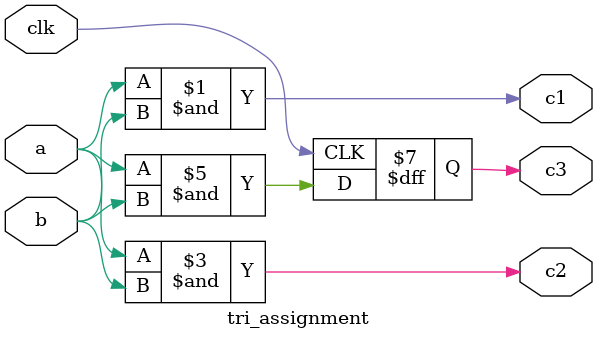
<source format=v>
module tri_assignment(
input wire clk,
input wire a,
input wire b,
output wire c1,
output reg c2,//c2是一个线网 不是存储器不能进行赋值 ；wire类型的不能设置初始值
output reg c3=1'b0
	);
//组合逻辑
assign c1 = a&b;
//always
//按照电平触发(always实现组合逻辑)
// always@(*)begin 
// 如果敏感列表触发电平信号不全导致锁存器的产生
always @(a or b) begin
c2 = a&b;
end
//时序逻辑
//按照上升沿触发
always @(posedge clk) begin
c3 <= a&b;
end

endmodule
</source>
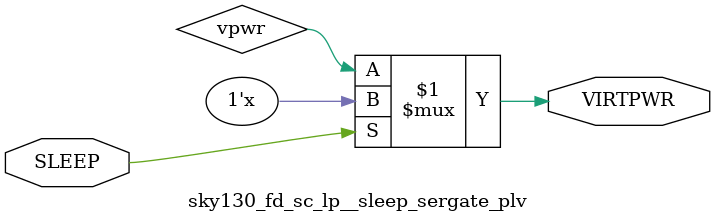
<source format=v>
/*
 * Copyright 2020 The SkyWater PDK Authors
 *
 * Licensed under the Apache License, Version 2.0 (the "License");
 * you may not use this file except in compliance with the License.
 * You may obtain a copy of the License at
 *
 *     https://www.apache.org/licenses/LICENSE-2.0
 *
 * Unless required by applicable law or agreed to in writing, software
 * distributed under the License is distributed on an "AS IS" BASIS,
 * WITHOUT WARRANTIES OR CONDITIONS OF ANY KIND, either express or implied.
 * See the License for the specific language governing permissions and
 * limitations under the License.
 *
 * SPDX-License-Identifier: Apache-2.0
*/


`ifndef SKY130_FD_SC_LP__SLEEP_SERGATE_PLV_FUNCTIONAL_V
`define SKY130_FD_SC_LP__SLEEP_SERGATE_PLV_FUNCTIONAL_V

/**
 * sleep_sergate_plv: connect vpr to virtpwr when not in sleep mode.
 *
 * Verilog simulation functional model.
 */

`timescale 1ns / 1ps
`default_nettype none

`celldefine
module sky130_fd_sc_lp__sleep_sergate_plv (
    VIRTPWR,
    SLEEP
);

    // Module ports
    output VIRTPWR;
    input  SLEEP  ;

    // Local signals
    wire vgnd;
    wire vpwr;

    //       Name       Output   Other arguments
    pulldown pulldown0 (vgnd   );
    bufif0   bufif00   (VIRTPWR, vpwr, SLEEP    );

endmodule
`endcelldefine

`default_nettype wire
`endif  // SKY130_FD_SC_LP__SLEEP_SERGATE_PLV_FUNCTIONAL_V

</source>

#### Your assignment:
The full text of the data above, exact and without pictures, is what to return.

#### Response to the exercise:
<source format=v>
module tri_assignment(
input wire clk,
input wire a,
input wire b,
output wire c1,
output reg c2,//c2是一个线网 不是存储器不能进行赋值 ；wire类型的不能设置初始值
output reg c3=1'b0
	);
//组合逻辑
assign c1 = a&b;
//always
//按照电平触发(always实现组合逻辑)
// always@(*)begin 
// 如果敏感列表触发电平信号不全导致锁存器的产生
always @(a or b) begin
c2 = a&b;
end
//时序逻辑
//按照上升沿触发
always @(posedge clk) begin
c3 <= a&b;
end

endmodule
</source>
<source format=v>
/*
 * Copyright 2020 The SkyWater PDK Authors
 *
 * Licensed under the Apache License, Version 2.0 (the "License");
 * you may not use this file except in compliance with the License.
 * You may obtain a copy of the License at
 *
 *     https://www.apache.org/licenses/LICENSE-2.0
 *
 * Unless required by applicable law or agreed to in writing, software
 * distributed under the License is distributed on an "AS IS" BASIS,
 * WITHOUT WARRANTIES OR CONDITIONS OF ANY KIND, either express or implied.
 * See the License for the specific language governing permissions and
 * limitations under the License.
 *
 * SPDX-License-Identifier: Apache-2.0
*/


`ifndef SKY130_FD_SC_LP__SLEEP_SERGATE_PLV_FUNCTIONAL_V
`define SKY130_FD_SC_LP__SLEEP_SERGATE_PLV_FUNCTIONAL_V

/**
 * sleep_sergate_plv: connect vpr to virtpwr when not in sleep mode.
 *
 * Verilog simulation functional model.
 */

`timescale 1ns / 1ps
`default_nettype none

`celldefine
module sky130_fd_sc_lp__sleep_sergate_plv (
    VIRTPWR,
    SLEEP
);

    // Module ports
    output VIRTPWR;
    input  SLEEP  ;

    // Local signals
    wire vgnd;
    wire vpwr;

    //       Name       Output   Other arguments
    pulldown pulldown0 (vgnd   );
    bufif0   bufif00   (VIRTPWR, vpwr, SLEEP    );

endmodule
`endcelldefine

`default_nettype wire
`endif  // SKY130_FD_SC_LP__SLEEP_SERGATE_PLV_FUNCTIONAL_V

</source>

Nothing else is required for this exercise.